Data for analysis below:

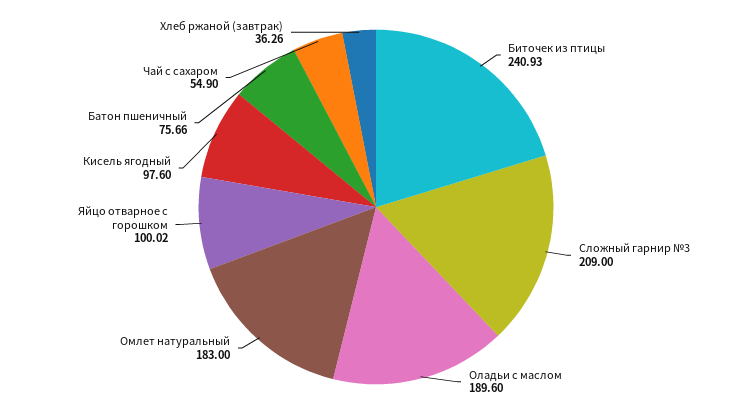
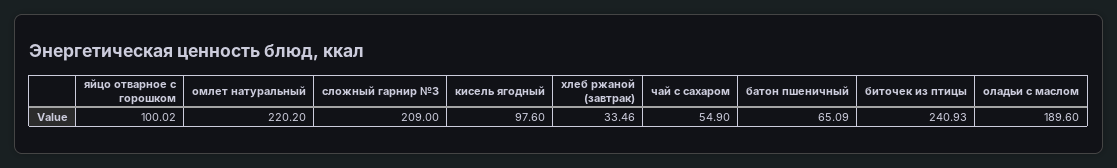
  {
    "Биточек из птицы": 240.93,
    "Сложный гарнир №3": 209,
    "Оладьи с маслом": 189.6,
-   "Омлет натуральный": 183,
+   "Омлет натуральный": 220.2,
    "Яйцо отварное с горошком": 100.02,
    "Кисель ягодный": 97.6,
-   "Батон пшеничный": 75.66,
+   "Батон пшеничный": 65.09,
    "Чай с сахаром": 54.9,
-   "Хлеб ржаной (завтрак)": 36.26
+   "Хлеб ржаной (завтрак)": 33.46
  }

End of Data for analysis.

> To do: Pictures are to be omitted; otherwise, write out the data exactly as it appears.

> Result of this task:
  {
    "Биточек из птицы": 240.93,
    "Сложный гарнир №3": 209,
    "Оладьи с маслом": 189.6,
-   "Омлет натуральный": 183,
+   "Омлет натуральный": 220.2,
    "Яйцо отварное с горошком": 100.02,
    "Кисель ягодный": 97.6,
-   "Батон пшеничный": 75.66,
+   "Батон пшеничный": 65.09,
    "Чай с сахаром": 54.9,
-   "Хлеб ржаной (завтрак)": 36.26
+   "Хлеб ржаной (завтрак)": 33.46
  }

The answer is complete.